● What you will do
Every line containing the string "sochy" is to be copied from the records.
====================
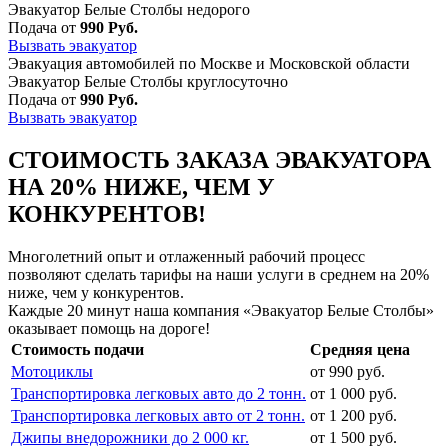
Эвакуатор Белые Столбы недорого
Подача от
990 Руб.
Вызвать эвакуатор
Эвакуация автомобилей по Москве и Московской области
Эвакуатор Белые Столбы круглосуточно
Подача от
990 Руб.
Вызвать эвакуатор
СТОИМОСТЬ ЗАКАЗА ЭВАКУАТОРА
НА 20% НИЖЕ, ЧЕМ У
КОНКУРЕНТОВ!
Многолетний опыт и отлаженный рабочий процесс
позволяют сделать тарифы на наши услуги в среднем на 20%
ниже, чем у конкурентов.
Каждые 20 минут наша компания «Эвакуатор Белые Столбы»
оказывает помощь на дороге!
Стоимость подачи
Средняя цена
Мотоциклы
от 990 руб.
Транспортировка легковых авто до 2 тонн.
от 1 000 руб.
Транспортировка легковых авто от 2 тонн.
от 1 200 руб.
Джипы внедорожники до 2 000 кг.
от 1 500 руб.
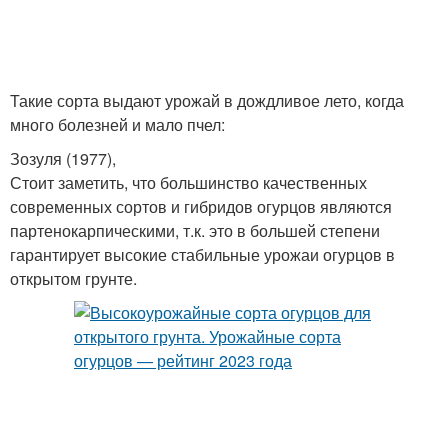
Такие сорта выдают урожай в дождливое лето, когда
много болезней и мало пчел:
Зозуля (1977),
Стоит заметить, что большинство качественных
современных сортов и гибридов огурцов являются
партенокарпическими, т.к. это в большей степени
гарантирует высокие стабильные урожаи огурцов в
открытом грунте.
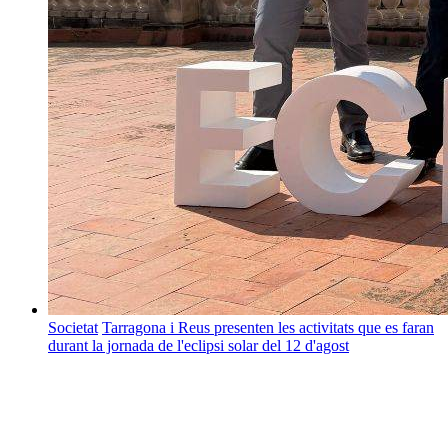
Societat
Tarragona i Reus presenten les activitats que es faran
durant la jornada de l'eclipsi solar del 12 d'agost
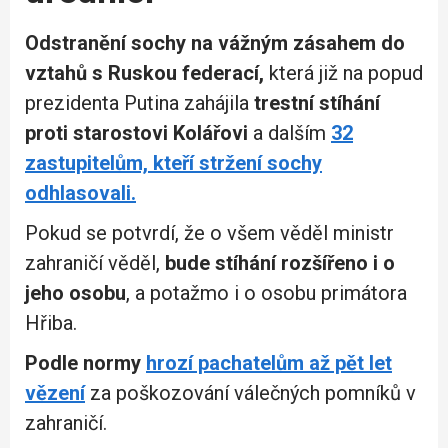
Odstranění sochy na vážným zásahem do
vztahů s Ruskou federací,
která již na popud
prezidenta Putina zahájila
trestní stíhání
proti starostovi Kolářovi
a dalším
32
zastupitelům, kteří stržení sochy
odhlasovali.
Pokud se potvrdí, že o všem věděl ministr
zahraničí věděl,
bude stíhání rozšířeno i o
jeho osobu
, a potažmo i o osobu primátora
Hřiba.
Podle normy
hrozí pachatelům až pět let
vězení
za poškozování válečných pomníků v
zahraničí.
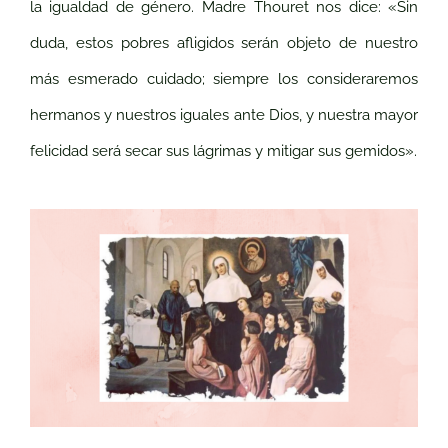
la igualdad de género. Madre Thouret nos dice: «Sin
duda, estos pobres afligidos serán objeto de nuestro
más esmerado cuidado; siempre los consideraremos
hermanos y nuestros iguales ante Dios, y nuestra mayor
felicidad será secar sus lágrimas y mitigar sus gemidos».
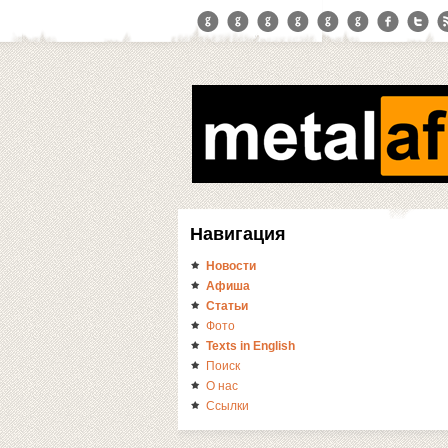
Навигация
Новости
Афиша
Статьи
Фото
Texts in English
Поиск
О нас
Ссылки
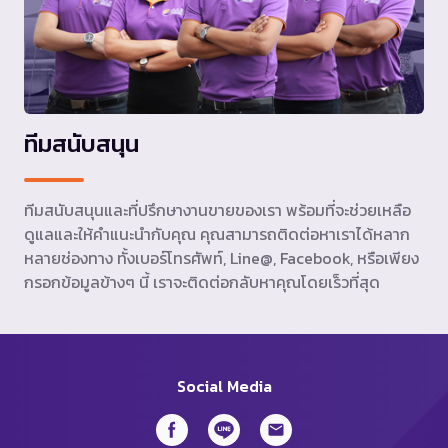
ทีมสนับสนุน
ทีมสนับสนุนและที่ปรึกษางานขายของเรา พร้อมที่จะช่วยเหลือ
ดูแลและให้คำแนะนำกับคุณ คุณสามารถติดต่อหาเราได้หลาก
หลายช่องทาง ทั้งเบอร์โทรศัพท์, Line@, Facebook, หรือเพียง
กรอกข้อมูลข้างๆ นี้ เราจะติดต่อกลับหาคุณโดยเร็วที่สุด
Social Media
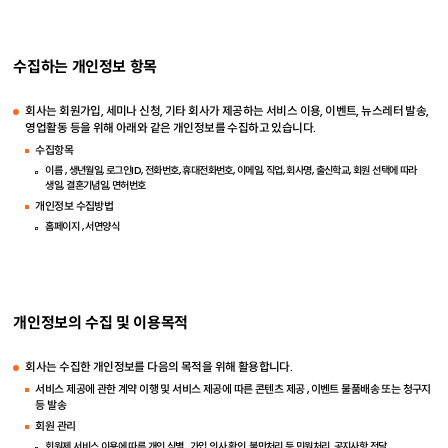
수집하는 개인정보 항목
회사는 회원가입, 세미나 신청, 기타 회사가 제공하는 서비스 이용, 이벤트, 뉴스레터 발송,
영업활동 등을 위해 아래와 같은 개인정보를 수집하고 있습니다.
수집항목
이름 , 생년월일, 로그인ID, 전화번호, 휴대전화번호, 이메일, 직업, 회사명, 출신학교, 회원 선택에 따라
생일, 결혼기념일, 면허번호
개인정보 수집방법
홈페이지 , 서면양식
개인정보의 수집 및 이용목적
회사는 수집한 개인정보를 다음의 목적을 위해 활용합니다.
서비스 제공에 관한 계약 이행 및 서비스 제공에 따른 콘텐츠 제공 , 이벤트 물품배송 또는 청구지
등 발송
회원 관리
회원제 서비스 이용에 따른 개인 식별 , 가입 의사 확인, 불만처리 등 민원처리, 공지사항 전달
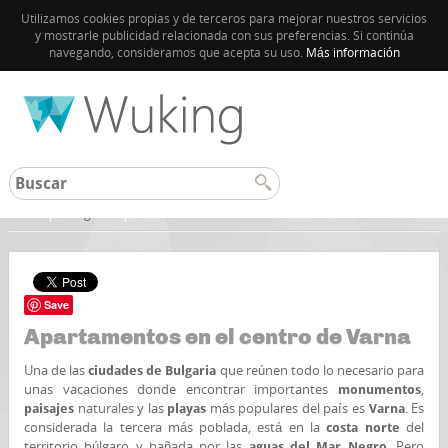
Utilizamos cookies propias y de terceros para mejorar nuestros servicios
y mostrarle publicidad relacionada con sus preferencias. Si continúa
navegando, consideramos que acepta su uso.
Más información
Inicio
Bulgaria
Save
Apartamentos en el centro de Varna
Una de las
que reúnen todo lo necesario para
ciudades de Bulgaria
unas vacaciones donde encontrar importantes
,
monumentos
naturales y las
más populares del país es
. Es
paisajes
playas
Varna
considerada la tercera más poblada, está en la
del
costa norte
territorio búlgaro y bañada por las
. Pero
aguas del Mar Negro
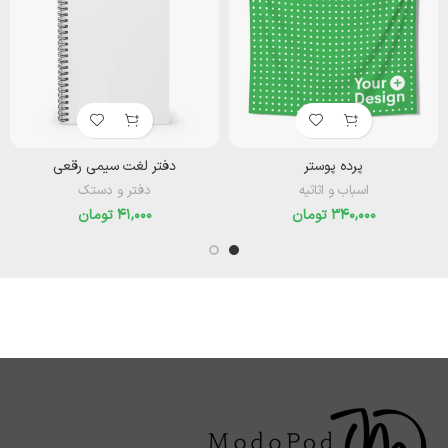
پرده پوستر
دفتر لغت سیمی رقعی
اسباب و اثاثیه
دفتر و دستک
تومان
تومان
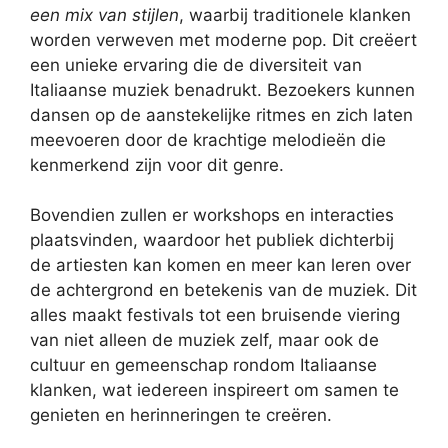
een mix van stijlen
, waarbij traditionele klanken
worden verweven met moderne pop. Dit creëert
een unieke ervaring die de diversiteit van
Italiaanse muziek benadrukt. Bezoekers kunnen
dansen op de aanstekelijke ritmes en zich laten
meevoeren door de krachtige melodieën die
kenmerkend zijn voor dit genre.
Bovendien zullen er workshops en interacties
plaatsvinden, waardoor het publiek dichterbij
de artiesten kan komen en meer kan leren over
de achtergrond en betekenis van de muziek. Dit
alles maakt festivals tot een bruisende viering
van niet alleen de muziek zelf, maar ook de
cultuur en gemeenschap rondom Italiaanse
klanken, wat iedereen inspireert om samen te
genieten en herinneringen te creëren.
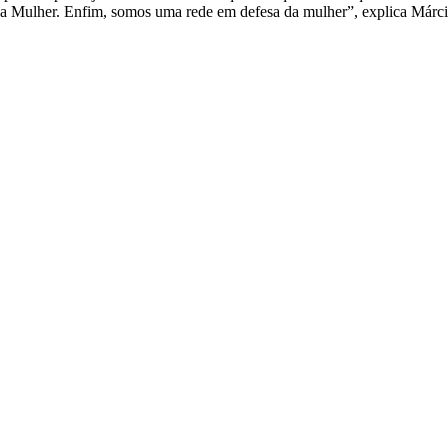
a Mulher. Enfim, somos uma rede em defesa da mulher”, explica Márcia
====================
● Answer box
Odstranění sochy na vážným zásahem do
zastupitelům, kteří stržení sochy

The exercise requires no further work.